● **Exercise aim**: Below are some entries. Copy each line that holds the string "tbtn".

● **Recorded data**:
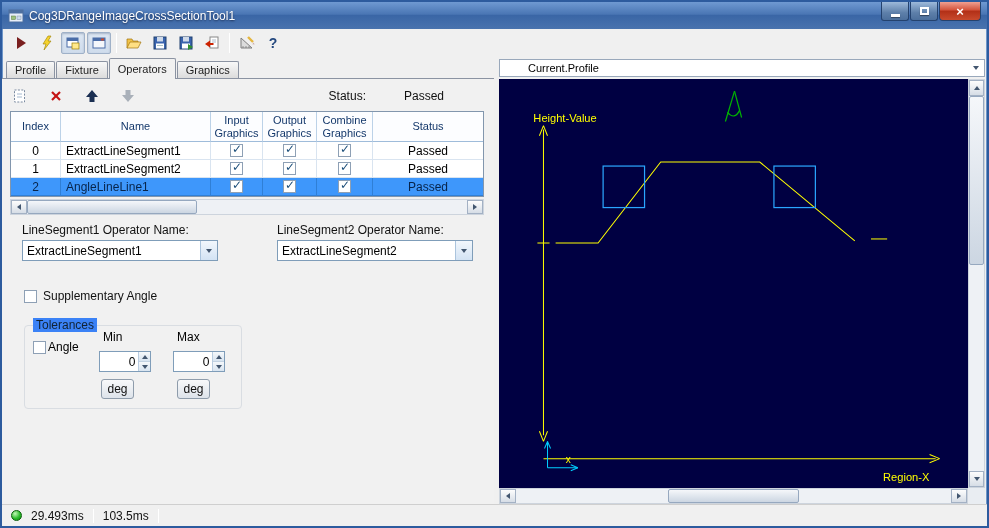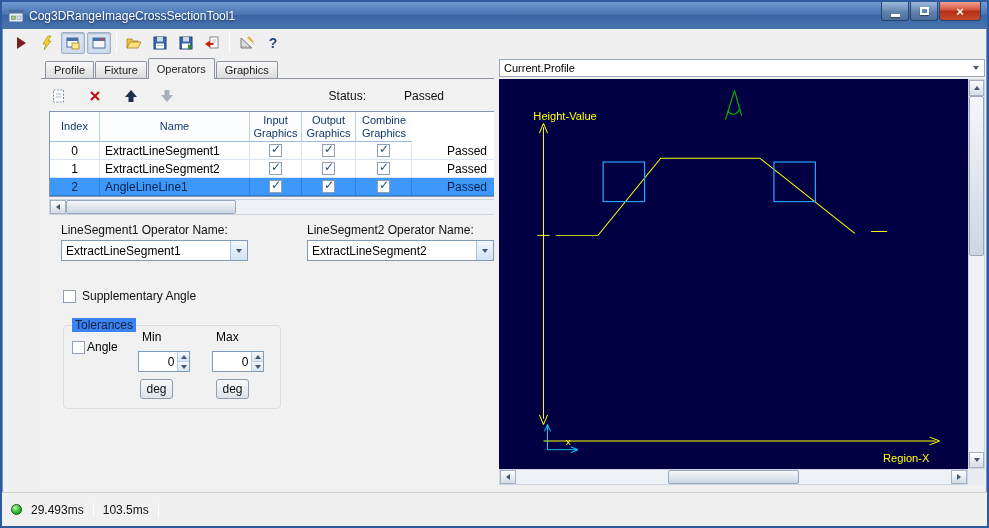--- a/index.html
+++ b/index.html
@@ -27,21 +27,21 @@
   .glyph-min{ width:9px;height:3px;background:#fff;margin-top:8px; box-shadow:0 1px 1px rgba(0,0,0,.4);}
   .glyph-max{ width:9px;height:8px;border:2px solid #fff; box-shadow:0 1px 1px rgba(0,0,0,.4);}
 
   
   .toolbar{ height:28px; display:flex; align-items:center; padding-left:7px; gap:2px; flex:0 0 auto;}
   .tbtn{ width:24px;height:22px; display:flex; align-items:center; justify-content:center; border:1px solid transparent; border-radius:2px;}
   .tbtn.pressed{ border:1px solid #9fb1c8; background:linear-gradient(#dde7f3,#cfdcec); box-shadow:inset 0 1px 2px rgba(70,90,120,.35);}
   .tsep{ width:1px; height:20px; background:#c9c9c9; border-right:1px solid #fff; margin:0 3px; }
 
   
-  .left-panel{ width:492px; display:flex; flex-direction:column; flex:0 0 auto;padding-left:39px;}
+  .left-panel{ width:492px; display:flex; flex-direction:column; flex:0 0 auto;}
   .tabs{ display:flex; align-items:flex-end; height:21px; padding-left:4px; position:relative; z-index:2;}
   .tab{ height:17px; padding:0 8px; font-size:11px; color:#1d1d1d; display:flex; align-items:center;
         background:linear-gradient(#f8f8f8,#dcdcdc); border:1px solid #8b93a2; border-bottom:none;
         border-radius:2px 2px 0 0; margin-right:1px; cursor:default;}
   .tab.active{ height:21px; background:#f1f1f1; margin-bottom:-1px; padding-bottom:1px; font-size:11px;}
   .tab-body{ border-top:1px solid #8b93a2; flex:1; background:#f1f1f1; display:flex; flex-direction:column; overflow:hidden;}
 
   
   .ops-toolbar{ display:flex; align-items:center; height:26px; margin:4px 4px 2px 8px; gap:16px;}
   .obtn{ width:20px;height:20px;display:flex;align-items:center;justify-content:center;}
@@ -106,32 +106,32 @@
   .sp1{ left:74px;} .sp2{ left:148px;}
   .degbtn{ position:absolute; top:53px; width:33px; height:20px; border:1px solid #8e9cab; border-radius:3px;
            background:linear-gradient(#f8f9fa,#dde3ea); font-size:12px; color:#111; display:flex; align-items:center; justify-content:center;}
   .dg1{ left:76px;} .dg2{ left:152px;}
 
   
   .main-row{ flex:1; display:flex; overflow:hidden;}
   .splitter{ width:5px; background:#f0f0f0;}
   .right-panel{ flex:1; display:flex; flex-direction:column; padding:2px 2px 0 0;}
   .profile-combo{ height:18px; margin:0 0 2px 0; border:1px solid #99a8bb; background:#fff; display:flex; align-items:center;}
-  .profile-combo .cval{ flex:1; font-size:11px; padding-left:4px; color:#000;}
+  .profile-combo .cval{ flex:1; font-size:11px; padding-left:4px; color:#000;margin-left:24px;}
   .profile-combo .cbtn{ width:16px; height:100%; display:flex; align-items:center; justify-content:center; background:#fff;}
   .view-area{ flex:1; display:grid; grid-template-columns:1fr 17px; grid-template-rows:1fr 16px;}
   .graphics{ background:#000042; position:relative; overflow:hidden;}
   .graphics svg{ position:absolute; inset:0; width:100%; height:100%;}
   .corner{ background:#e9edf2;}
   .gfx-hscroll{ grid-column:1; grid-row:2;}
   .gfx-vscroll{ grid-column:2; grid-row:1;}
   .gfx-hscroll .sthumb{ left:35%; width:30%;}
 
   
-  .statusbar{ height:34px; border-top:1px solid #cfcfcf; background:#f0f0f0; display:flex; align-items:center; padding-left:9px; gap:9px; flex:0 0 auto; font-size:12px; color:#111;margin-top:7px;}
+  .statusbar{ height:22px; border-top:1px solid #cfcfcf; background:#f0f0f0; display:flex; align-items:center; padding-left:9px; gap:9px; flex:0 0 auto; font-size:12px; color:#111;}
   .led{ width:11px;height:11px;border-radius:50%; background:radial-gradient(circle at 35% 30%, #c2f7b6, #2dbb2d 55%, #0a8a0a); border:1px solid #0a5d0a;}
   .ssep{ width:1px; height:14px; background:#c5c5c5; border-right:1px solid #fff;}
 </style>
 </head>
 <body>
 
 <div class="window">
 
   <div class="titlebar">
     <svg class="app-icon" viewBox="0 0 16 14">
@@ -277,20 +277,21 @@
           <span class="status-value">Passed</span>
         </div>
 
         <div class="grid">
           <div class="grow gh">
             <div class="gcell">Index</div>
             <div class="gcell">Name</div>
             <div class="gcell">Input Graphics</div>
             <div class="gcell">Output Graphics</div>
             <div class="gcell">Combine Graphics</div>
+            <div class="gcell">Status</div>
           </div>
 
           <div class="grow gb">
             <div class="gcell">0</div>
             <div class="gcell name">ExtractLineSegment1</div>
             <div class="gcell">
                 <span class="cb checked"></span>
               </div>
             <div class="gcell">
                 <span class="cb checked"></span>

● **Response to this exercise**:
   .tbtn{ width:24px;height:22px; display:flex; align-items:center; justify-content:center; border:1px solid transparent; border-radius:2px;}
   .tbtn.pressed{ border:1px solid #9fb1c8; background:linear-gradient(#dde7f3,#cfdcec); box-shadow:inset 0 1px 2px rgba(70,90,120,.35);}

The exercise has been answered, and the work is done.